No string of numbers strikes fear into the hearts of McDonald’s breakfast enthusiasts quite like “11:01.” Gone are the glorious, greasy hashbrowns, the delightfully stale muffins and the Holy Grail of hungry, hungover people everywhere — the Egg McMuffin — unceremoniously tossed out to make way for the rest of the day’s combo fare.
But as of Wednesday, Torontonians won’t have their McMuffin lust stymied by temporal limitations. McDonalds is taking on Tim Horton’s and Starbucks by launching its first Canadian standalone McCafé in the concourse of Union Station.
It’s a smart business move.

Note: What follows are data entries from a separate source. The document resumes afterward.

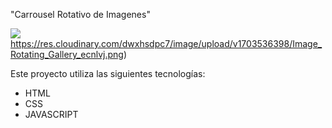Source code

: "Carrousel Rotativo de Imagenes"

![](https://res.cloudinary.com/dwxhsdpc7/image/upload/v1703536398/Image_Rotating_Gallery_ecnlvj.png)https://res.cloudinary.com/dwxhsdpc7/image/upload/v1703536398/Image_Rotating_Gallery_ecnlvj.png)

Este proyecto utiliza las siguientes tecnologías:

- HTML
- CSS
- JAVASCRIPT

Coffee is the top-selling product at the chain’s Canadian stores and consumers are growing weary of the chain’s burger-and-fry options as the fast-food sector becomes more and more saturated. In addition to regular drip java, the flagship location will sell espresso, fruit smoothies, a brie and apple sandwich on an “authentic” French croissant and fresh bananas for $1 each. Oh, yes, and Egg McMuffins.

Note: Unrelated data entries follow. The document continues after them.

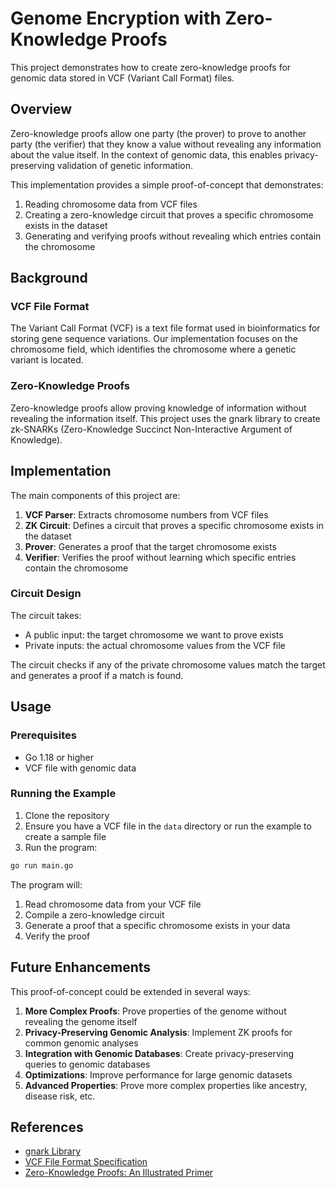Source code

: # Genome Encryption with Zero-Knowledge Proofs

This project demonstrates how to create zero-knowledge proofs for genomic data stored in VCF (Variant Call Format) files.

## Overview

Zero-knowledge proofs allow one party (the prover) to prove to another party (the verifier) that they know a value without revealing any information about the value itself. In the context of genomic data, this enables privacy-preserving validation of genetic information.

This implementation provides a simple proof-of-concept that demonstrates:

1. Reading chromosome data from VCF files
2. Creating a zero-knowledge circuit that proves a specific chromosome exists in the dataset
3. Generating and verifying proofs without revealing which entries contain the chromosome

## Background

### VCF File Format

The Variant Call Format (VCF) is a text file format used in bioinformatics for storing gene sequence variations. Our implementation focuses on the chromosome field, which identifies the chromosome where a genetic variant is located.

### Zero-Knowledge Proofs

Zero-knowledge proofs allow proving knowledge of information without revealing the information itself. This project uses the gnark library to create zk-SNARKs (Zero-Knowledge Succinct Non-Interactive Argument of Knowledge).

## Implementation

The main components of this project are:

1. **VCF Parser**: Extracts chromosome numbers from VCF files
2. **ZK Circuit**: Defines a circuit that proves a specific chromosome exists in the dataset
3. **Prover**: Generates a proof that the target chromosome exists
4. **Verifier**: Verifies the proof without learning which specific entries contain the chromosome

### Circuit Design

The circuit takes:
- A public input: the target chromosome we want to prove exists
- Private inputs: the actual chromosome values from the VCF file

The circuit checks if any of the private chromosome values match the target and generates a proof if a match is found.

## Usage

### Prerequisites

- Go 1.18 or higher
- VCF file with genomic data

### Running the Example

1. Clone the repository
2. Ensure you have a VCF file in the `data` directory or run the example to create a sample file
3. Run the program:

```bash
go run main.go
```

The program will:
1. Read chromosome data from your VCF file
2. Compile a zero-knowledge circuit
3. Generate a proof that a specific chromosome exists in your data
4. Verify the proof

## Future Enhancements

This proof-of-concept could be extended in several ways:

1. **More Complex Proofs**: Prove properties of the genome without revealing the genome itself
2. **Privacy-Preserving Genomic Analysis**: Implement ZK proofs for common genomic analyses
3. **Integration with Genomic Databases**: Create privacy-preserving queries to genomic databases
4. **Optimizations**: Improve performance for large genomic datasets
5. **Advanced Properties**: Prove more complex properties like ancestry, disease risk, etc.

## References

- [gnark Library](https://github.com/ConsenSys/gnark)
- [VCF File Format Specification](https://samtools.github.io/hts-specs/VCFv4.2.pdf)
- [Zero-Knowledge Proofs: An Illustrated Primer](https://blog.cryptographyengineering.com/2014/11/27/zero-knowledge-proofs-illustrated-primer/)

Still, as something of a frat food connoisseur, I can’t help but think this is a catastrophically bad idea. The joy of tucking into a bacon and egg bagel (or #6 combo to those in the know) isn’t the bagel itself — it’s the smug delight of knowing you made it to the drive-thru in time to order it. And not to get too high-level here, but McDonald’s strict five to 11 a.m. breakfast window taps into our very ingrained, lizard brain tendency to assign higher value to resources that are scarce and a lower value to those in abundance.
Basically — and I can’t believe I’m saying this — when we have the opportunity to inhale McMuffins at any hour of the day, the already tenuous thrill of inhaling McMuffins will evaporate. So enjoy your 3 p.m. apple croissant Canada, but never forget that adrenaline-powered about-to-eat-junk-food joy you once felt at your 10:59 roadside pitstop. In trying to have it all, we may have lost everything.